Anna Taylor
Expertise: Climate Adaptation in Cities
Dr Anna Taylor is in an ACDI researcher deepening our understanding of public decision-making to enhance climate adaptation and urban sustainability. Trained in environmental science and urban geography, her work centres on questions of what, how, when and why decisions are made to adapt (or not) to climate risks, especially related to droughts and floods in cities, through a climate-resilient development pathways lens (with a strong interest in non-linear notions of time and groundwater stewardship). Anna mainly uses qualitative approaches, case study methodologies and participatory methods to co-produce new knowledge and practices of adaptive governance, promoting transdisciplinarity. She has experience designing and running Learning Labs, as well as undertaking and coordinating embedded research, and working with municipal governments on climate risks and adaptation planning. Anna teaches on two UCT Masters programmes – the Masters in Climate Change and Development and the Masters in Sustainable Urban Practice – and supervises postgraduate students researching urban climate change issues.
She has 18 years of experience working on, co-leading and managing climate adaptation research projects internationally. Anna has been supporting South Africa’s Presidential Climate Commission to operationalise a Climate Resilient Development Pathways (CRDPs) approach for realising South Africa’s Just Transition. This has included developing CRDPs guidance, as well as facilitating peer-to-peer learning to build climate resilience to droughts and floods, seeding an active community of practice offering mutual learning for planning and implementing climate-resilient development at the provincial and municipal scales. Anna is collaborating with colleagues at the University of Cardiff to explore factors shaping the response of households to the threat of water shocks in four major cities – Cape Town, Dodoma, Lagos and Windhoek – and how their actions affect the wider resilience of the places where they live and surrounding communities, focussing on the role of groundwater in promoting the resilience of cities and urban communities (Water Stressed Cities project). This builds on the GoFlow project that Anna led, funded by the Water Research Commission, facilitating multi-stakeholder Learning Labs in Cape Town and Nelson Mandela Bay on urban water metabolism and groundwater governance.

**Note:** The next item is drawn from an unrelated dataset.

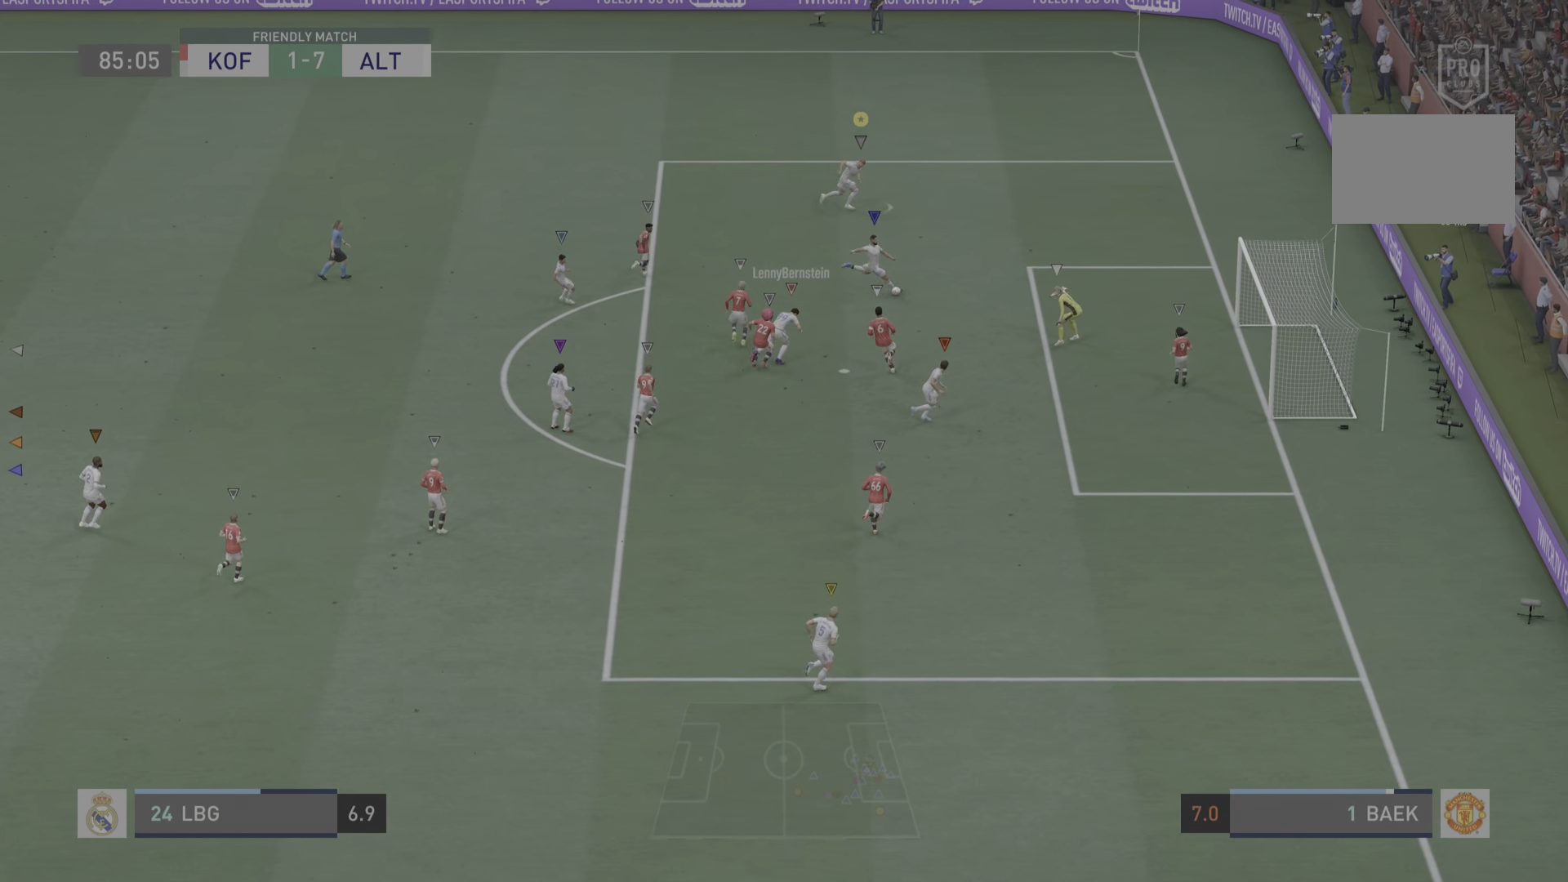
{"buttons": [], "left_stick": "center", "right_stick": "center", "events": [[167, "left_stick", "up-right"], [451, "left_stick", "center"]]}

Anna completed her PhD entitled ‘Urban Climate Adaptation as a Process of Organisational Decision Making’ in 2017 at UCT, based on working as an embedded researcher in the Cape Town city government as part of the Swedish-funded Mistra Urban Futures (M-UF) programme. Anna then went on to coordinate a team of seven embedded researchers working between the local university and city government in six cities across southern Africa – Windhoek, Lusaka, Maputo, Harare, Durban and Cape Town – as part of the Future Resilience of African Cities and Lands (FRACTAL) project, funded by the UK’s Department for International Development (DFID) and the Natural Environment Research Council (NERC).
Prior to UCT, Anna worked for the Stockholm Environment Institute (SEI), based at the SEI Oxford centre in the UK, supporting applied research and capacity strengthening on multi-stressor vulnerability assessment, risk communication and adaptation planning, mainly through UN, EU and UK government-funded programmes. Her work at SEI Oxford also involved projects with large NGOs, notably WWF-UK and Oxfam, supporting the mainstreaming of climate adaptation in their work, as well as establishing the weADAPT platform. Prior to that, Anna worked as a research assistant in Cape Town and as a project coordinator in Ghana, after completing her Bachelor of Science Honours Degree in Environmental and Geographical Science at the University of Cape Town in 2004.